Sigma makes it even simpler:
Unlike Canon, Panasonic Lumix or Sony, the Sigma FP can cover all the rates without having to switch the clock first, let alone reformat the memory card. This screenshot is courtesy of this video from Justin Philup.
- 25 fps is available and is required for consistent cadence with Zoom.us per this article, Argentine, Australian, European, Paraguayan and Uruguayan broadcasters. The 25 fps rate is also fine for the web.
- 29.97 fps (ideal for NTSC or ex NTSC television stations or the web)
- 50 fps (ideal for Argentine, Australian, European, Paraguayan and Uruguayan broadcasters, especially 720p sports channels in those regions or for the web, as long as your viewers’ devices can play 50 Hz.)
- 59.94 fps (ideal for 720p sports channels like ESPN and other 720p channels as I covered here or for the web, as long as your viewers’ devices can play 59.94 Hz.)
Above you’ll see Blackmagic show the 23.976 fps rate as 23.98 (but fortunately not rounded to “24”). Below, you’ll see Blackmagic at exact 24. Both screenshots are courtesy of this video from TheUnlockr. Like the Sigma FP, Blackmagic cameras are able to switch among all framerates without having to switch the system clock in a separate menu and without having to reboot.
Blackmagic cameras have all of the rates offered by Canon, Panasonic Lumix and Sigma as indicated in the prior section plus (in some cameras, but not all) the now non-standard exact 30 and exact 60 fps (non-standard for broadcast since before 1953). Of course, I know that exact 60 fps has become a standard for gamers (likely due to a misunderstanding caused by some innocent engineer who read a 59.94 spec which was deceptively rounded to “60”). Why does Blackmagic offer these two non-standard rates in addition to the standard ones? I speculate that Blackmagic offers exact 60 fps for gamers and just in case someone needs to create video and later time-travel to before 1953. Of course, that would be grayscale (monochrome), where the camera is set to image exact 60 fps and then the image is converted to exactly 30 interlaced frames per second with exactly 60 fields per second. The image would also need to be center cut to be 4:3 or letterboxed. Now only if the time travel part were that easy…
A user who suffers from Sony’s restrictions and lack of transparency
An individual named Ayawolf (whom I don’t know personally) posted the the following question on the DPreview forum:
Is Sony A1 / A7SIII 24p true 24fps or 23.976?
Given the sad reality that the Internet is full of trolls and naysayers (in addition to many good people too), Ayawolf’s first response was nasty and attempted to belittle his important question:
Of course, if you have read the rest of this article up until now, you already know the answer.

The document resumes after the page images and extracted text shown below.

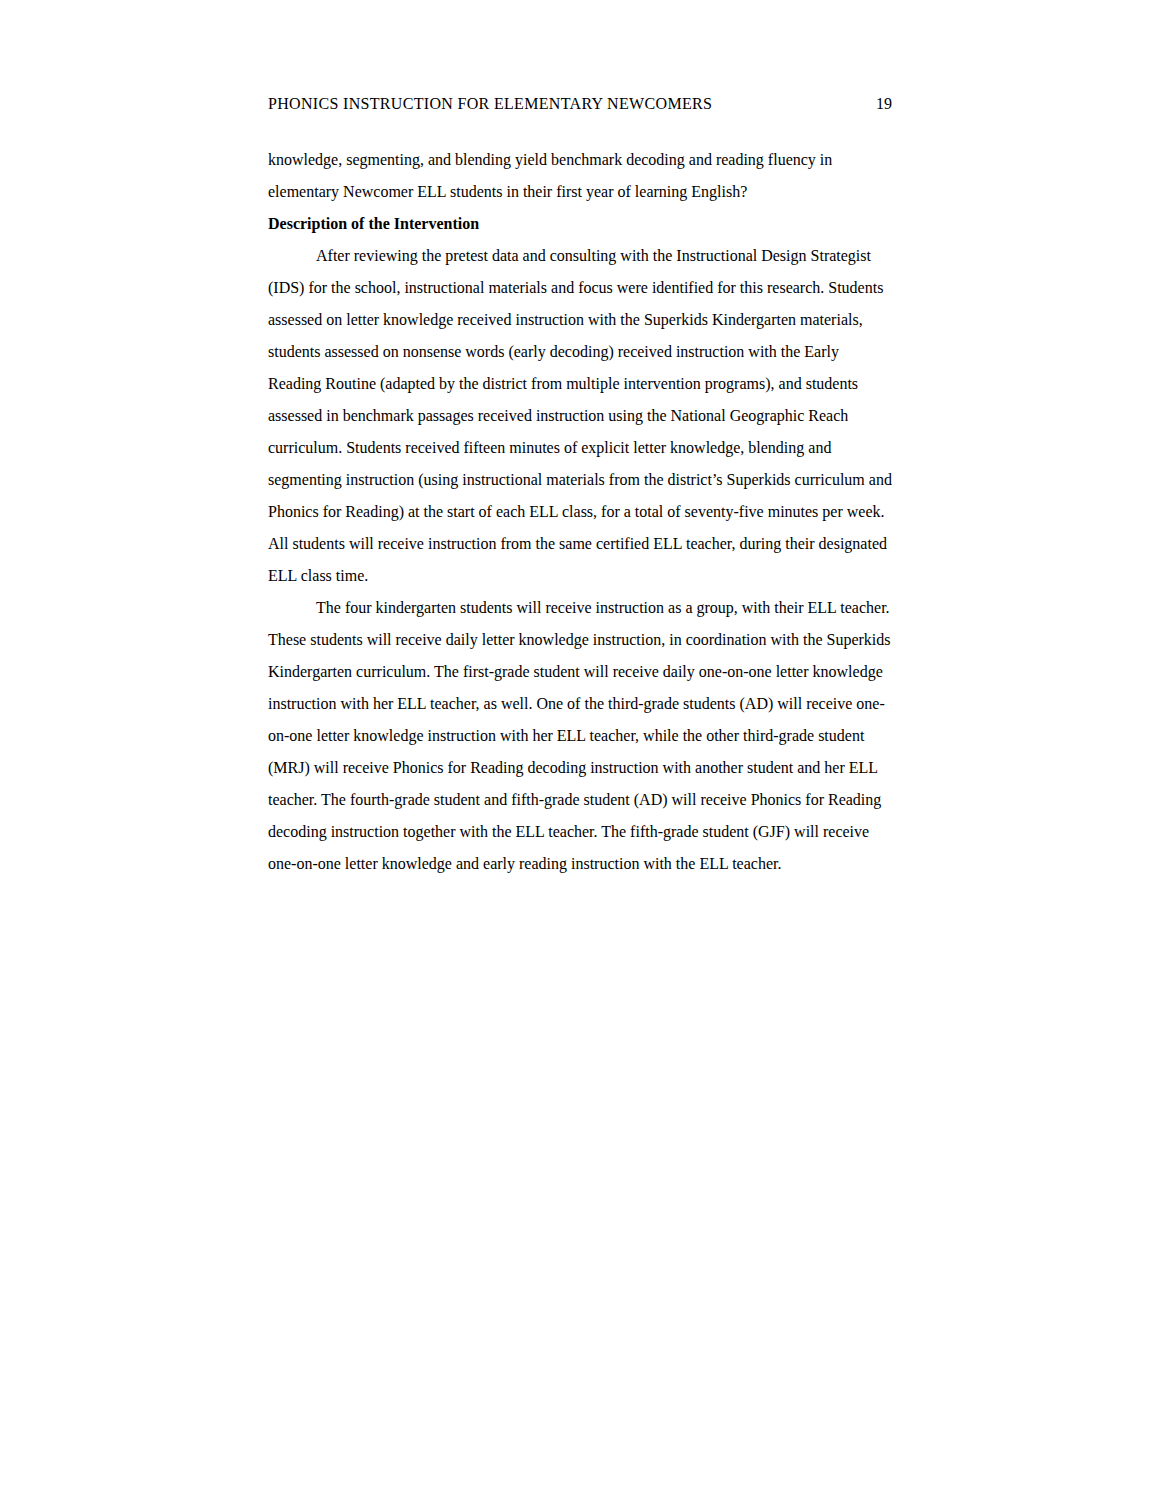Phonics Instruction for Elementary Newcomers 19
knowledge, segmenting, and blending yield benchmark decoding and reading fluency in elementary Newcomer ELL students in their first year of learning English?
Description of the Intervention
After reviewing the pretest data and consulting with the Instructional Design Strategist (IDS) for the school, instructional materials and focus were identified for this research. Students assessed on letter knowledge received instruction with the Superkids Kindergarten materials, students assessed on nonsense words (early decoding) received instruction with the Early Reading Routine (adapted by the district from multiple intervention programs), and students assessed in benchmark passages received instruction using the National Geographic Reach curriculum. Students received fifteen minutes of explicit letter knowledge, blending and segmenting instruction (using instructional materials from the district’s Superkids curriculum and Phonics for Reading) at the start of each ELL class, for a total of seventy-five minutes per week. All students will receive instruction from the same certified ELL teacher, during their designated ELL class time.
The four kindergarten students will receive instruction as a group, with their ELL teacher. These students will receive daily letter knowledge instruction, in coordination with the Superkids Kindergarten curriculum. The first-grade student will receive daily one-on-one letter knowledge instruction with her ELL teacher, as well. One of the third-grade students (AD) will receive one-on-one letter knowledge instruction with her ELL teacher, while the other third-grade student (MRJ) will receive Phonics for Reading decoding instruction with another student and her ELL teacher. The fourth-grade student and fifth-grade student (AD) will receive Phonics for Reading decoding instruction together with the ELL teacher. The fifth-grade student (GJF) will receive one-on-one letter knowledge and early reading instruction with the ELL teacher.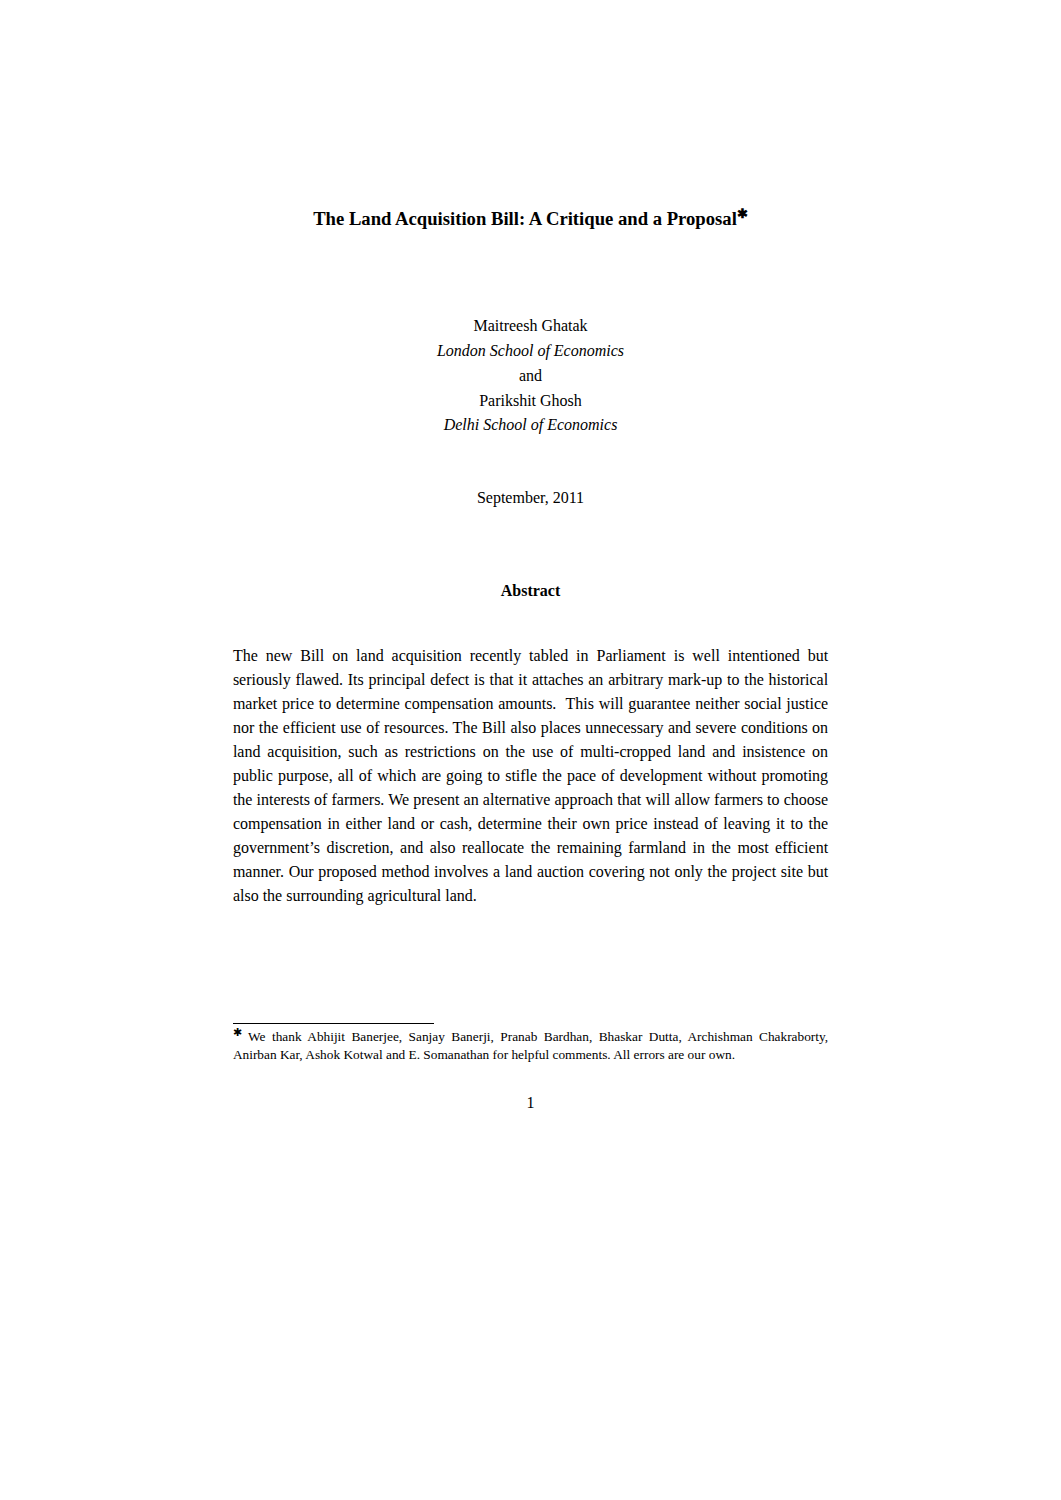The Land Acquisition Bill: A Critique and a Proposal✱
Maitreesh Ghatak
London School of Economics
and
Parikshit Ghosh
Delhi School of Economics
September, 2011
Abstract
The new Bill on land acquisition recently tabled in Parliament is well intentioned but seriously flawed. Its principal defect is that it attaches an arbitrary mark-up to the historical market price to determine compensation amounts. This will guarantee neither social justice nor the efficient use of resources. The Bill also places unnecessary and severe conditions on land acquisition, such as restrictions on the use of multi-cropped land and insistence on public purpose, all of which are going to stifle the pace of development without promoting the interests of farmers. We present an alternative approach that will allow farmers to choose compensation in either land or cash, determine their own price instead of leaving it to the government’s discretion, and also reallocate the remaining farmland in the most efficient manner. Our proposed method involves a land auction covering not only the project site but also the surrounding agricultural land.
✱ We thank Abhijit Banerjee, Sanjay Banerji, Pranab Bardhan, Bhaskar Dutta, Archishman Chakraborty, Anirban Kar, Ashok Kotwal and E. Somanathan for helpful comments. All errors are our own.
1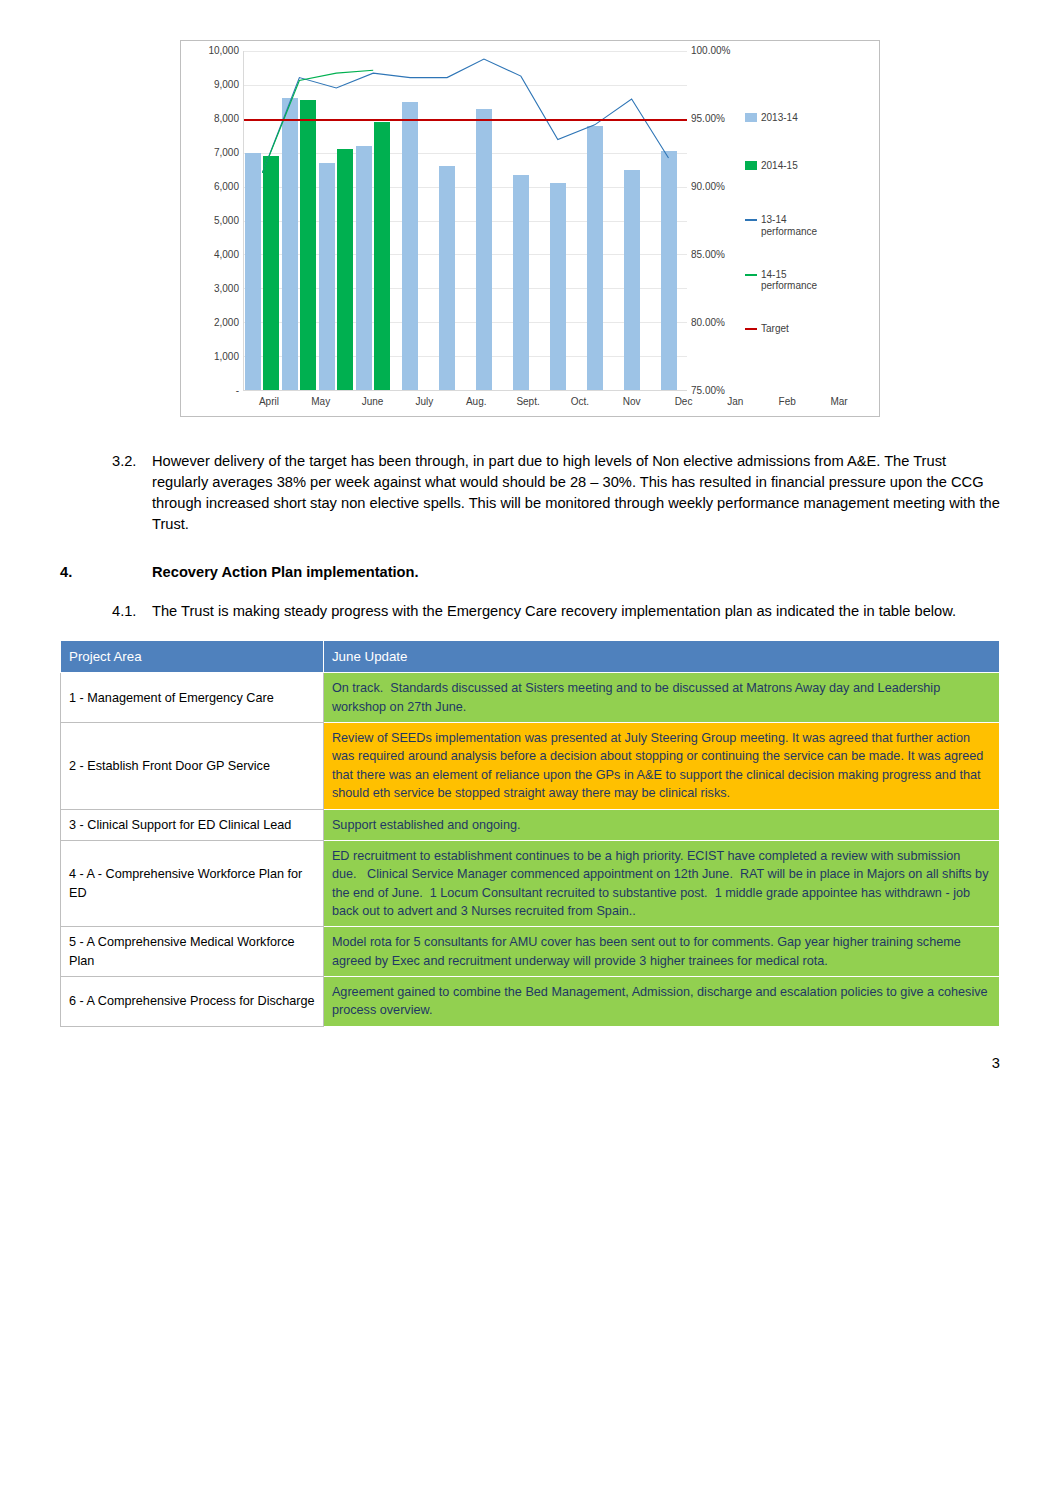10,000 9,000 8,000 7,000 6,000 5,000 4,000 3,000 2,000 1,000 -
100.00% 95.00% 90.00% 85.00% 80.00% 75.00%
2013-14
2014-15
13-14
performance
14-15
performance
Target
April
May
June
July
Aug.
Sept.
Oct.
Nov
Dec
Jan
Feb
Mar
3.2.
However delivery of the target has been through, in part due to high levels of Non elective admissions from A&E. The Trust regularly averages 38% per week against what would should be 28 – 30%. This has resulted in financial pressure upon the CCG through increased short stay non elective spells. This will be monitored through weekly performance management meeting with the Trust.
4. Recovery Action Plan implementation.
4.1.
The Trust is making steady progress with the Emergency Care recovery implementation plan as indicated the in table below.
| Project Area | June Update |
| --- | --- |
| 1 - Management of Emergency Care | On track. Standards discussed at Sisters meeting and to be discussed at Matrons Away day and Leadership workshop on 27th June. |
| 2 - Establish Front Door GP Service | Review of SEEDs implementation was presented at July Steering Group meeting. It was agreed that further action was required around analysis before a decision about stopping or continuing the service can be made. It was agreed that there was an element of reliance upon the GPs in A&E to support the clinical decision making progress and that should eth service be stopped straight away there may be clinical risks. |
| 3 - Clinical Support for ED Clinical Lead | Support established and ongoing. |
| 4 - A - Comprehensive Workforce Plan for ED | ED recruitment to establishment continues to be a high priority. ECIST have completed a review with submission due. Clinical Service Manager commenced appointment on 12th June. RAT will be in place in Majors on all shifts by the end of June. 1 Locum Consultant recruited to substantive post. 1 middle grade appointee has withdrawn - job back out to advert and 3 Nurses recruited from Spain.. |
| 5 - A Comprehensive Medical Workforce Plan | Model rota for 5 consultants for AMU cover has been sent out to for comments. Gap year higher training scheme agreed by Exec and recruitment underway will provide 3 higher trainees for medical rota. |
| 6 - A Comprehensive Process for Discharge | Agreement gained to combine the Bed Management, Admission, discharge and escalation policies to give a cohesive process overview. |
3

In fact, later in that thread, someone informs Ayawolf that the supposed “24” in this camera is actually 23.976 as read in the metadata in a professional software app, and Ayawolf really needed the exact 24 fps for her/his particular situation.
Solutions and Conclusions
Other than this cruel framerate policy, Sony manufactures great cameras. It is sad that —so far— Sony has been crippling itself with limitations and lack of transparency regarding framerates. Of course, it is possible to convert 23.976 fps to 24 fps or 24 fps to 23.976 fps in post. However, that is time consuming and much more complicated. Everything is smoother when cameras actually disclose what they can truly deliver… and when they offer all desired rates (when the hardware allows), the way Sony’s competitors have been doing for a long time in many of their cameras in the same price bracket. In the past, Sony has taken our voice into account and added capabilities via a firmware update. Let’s hope that happens again. If and when Sony offers a firmware update to solve this mess, I’ll certainly write about it to celebrate, as I have done in the past.